Biology dergisinde yayımlanan araştırma, bu fosillerin antik tümörlerin yapısını incelemek için kullanılabileceğini ve kanserin evrimsel geçmişini anlamaya katkı sunarak yeni tedavilerin geliştirilmesine zemin hazırlayabileceğini ortaya koyuyor.
ARU’da onkolog olan Prof. Justin Stebbing’e göre bu fikir, 2016 yılında Romanya’da çene kemiğinde tümör bulunan yeni bir dinozor fosilinin keşfiyle doğdu.
Yaklaşık 66-70 milyon yıl önce Romanya’daki Hateg Havzası’nda yaşamış Telmatosaurus transsylvanicus adlı otçul türe ait kalıntılarda, insanlarda da görülebilen “ameloblastoma” adlı iyi huylu bir çene tümörü tespit edildi.
“Kanserin yapısını anlamak için milyonlarca yıl öncesine bakıyoruz”
Imperial College’dan Dr. Biancastella Cereser, “Bu tümörün insan kanserleriyle paralellik gösterip göstermediğini görmek istedik,” dedi. Ardından aralarında Sri Lanka’daki Kelaniya Üniversitesi’nden Prof. Pramodh Chandrasinghe’nin de yer aldığı bir ekip kuruldu.
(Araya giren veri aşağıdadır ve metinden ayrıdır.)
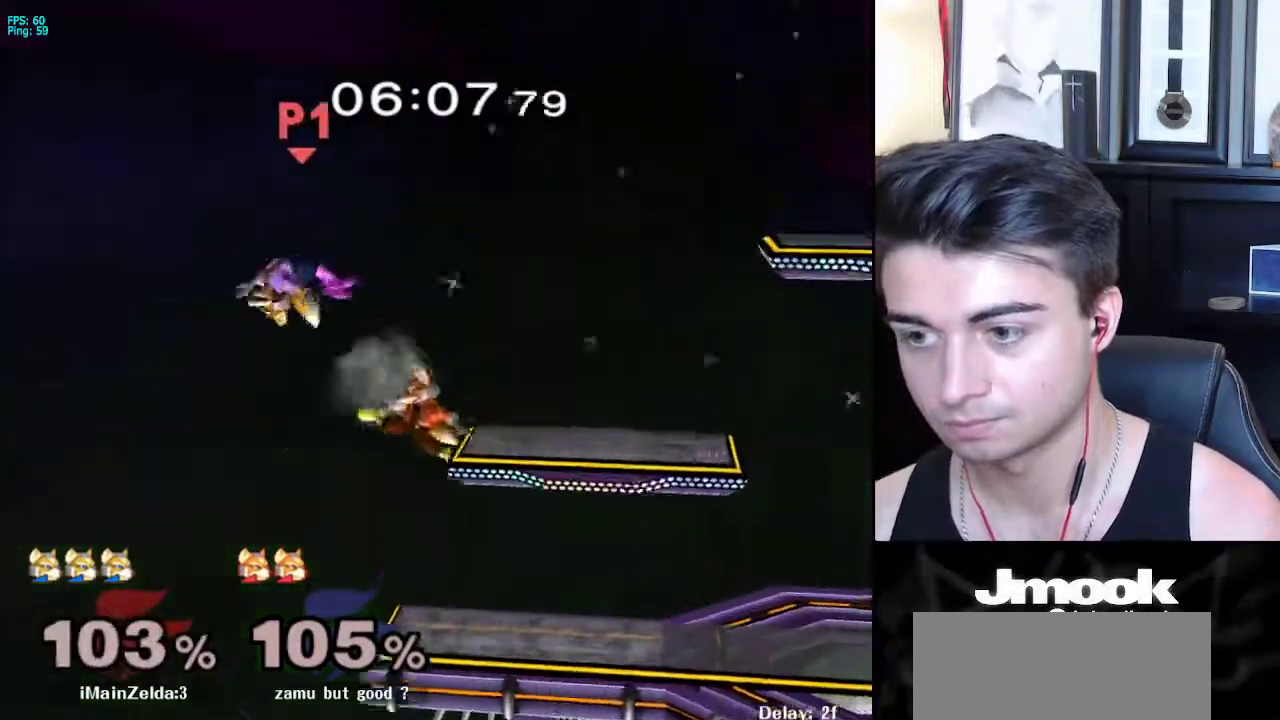
{"buttons": [], "left_stick": "up-right", "right_stick": "center", "events": [[117, "B", "up"], [200, "left_stick", "right"], [433, "left_stick", "up-right"]]}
Fosil Romanya’dan alındıktan sonra, çok ince bir matkapla delinerek gelişmiş bir elektron mikroskobuyla incelendi. Fosilleşmiş kemiklerde, kırmızı kan hücrelerine (eritrosit) benzeyen düşük yoğunluklu yapılar tespit edildi.
Prof. Stebbing, bu bulgunun, sadece iskelet değil, aynı zamanda yumuşak dokuların da korunabileceğini ve böylece kanserli dokuların antik örneklerinin incelenebileceğini gösterdiğini belirtti:
“Artık kanseri sadece günümüzde insan ve hayvan modellerinde değil, milyonlarca yıl önce nasıl geliştiğini de inceleyebiliyoruz.”
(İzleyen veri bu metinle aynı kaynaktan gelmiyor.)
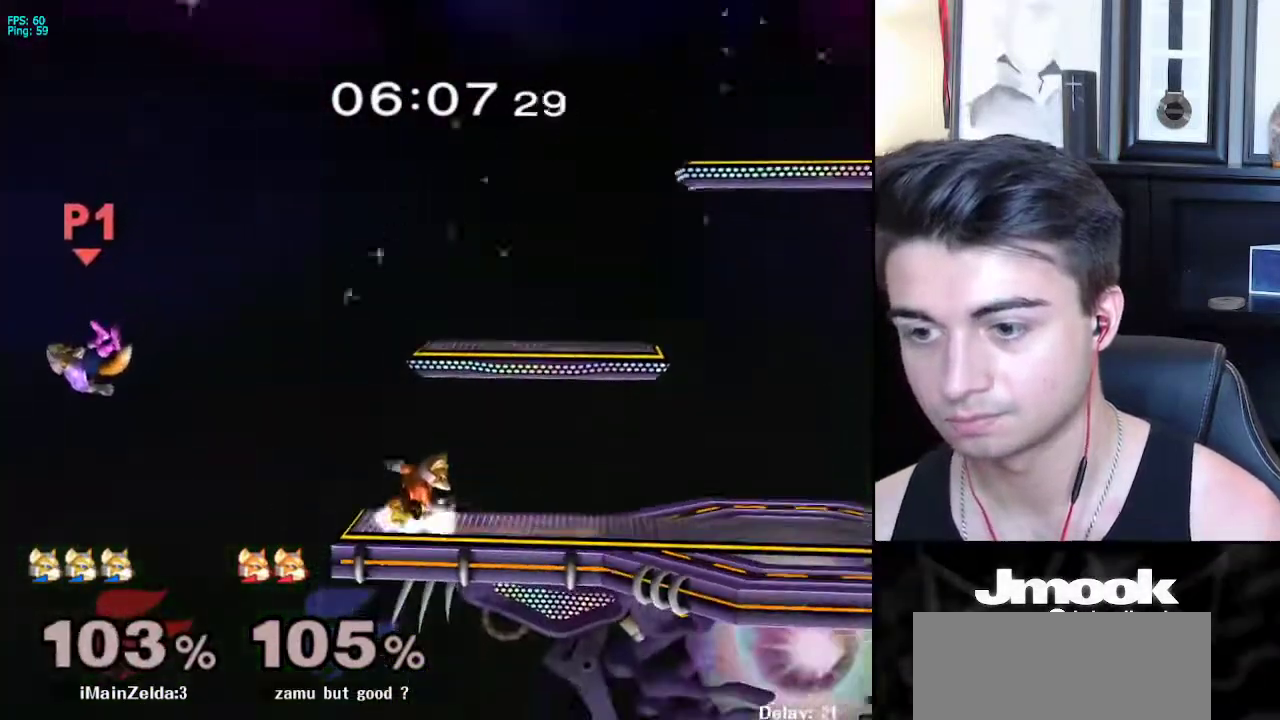
{"buttons": [], "left_stick": "right", "right_stick": "center", "events": [[117, "B", "down"], [317, "B", "up"], [467, "left_stick", "right"]]}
“Jurassic Park’ta olduğu gibi DNA değil, protein kalıntıları bulunabiliyor”
Musk’ın filmindeki gibi dinozor DNA’sının korunarak yeniden canlandırılmasının mümkün olmadığını söyleyen bilim insanları, yine de fosillerde yumuşak dokuların içindeki protein kalıntılarının bozulmadan kalabildiğini belirtiyor.
Prof. Stebbing şunları ekledi:
“Tüm çabamız, kanserin moleküler yapı taşlarını anlamak. Bu yapbozun eksik parçalarını tamamladığımızda, daha etkili tedaviler geliştirebiliriz. Bu araştırma da o yapbozun bir parçası.”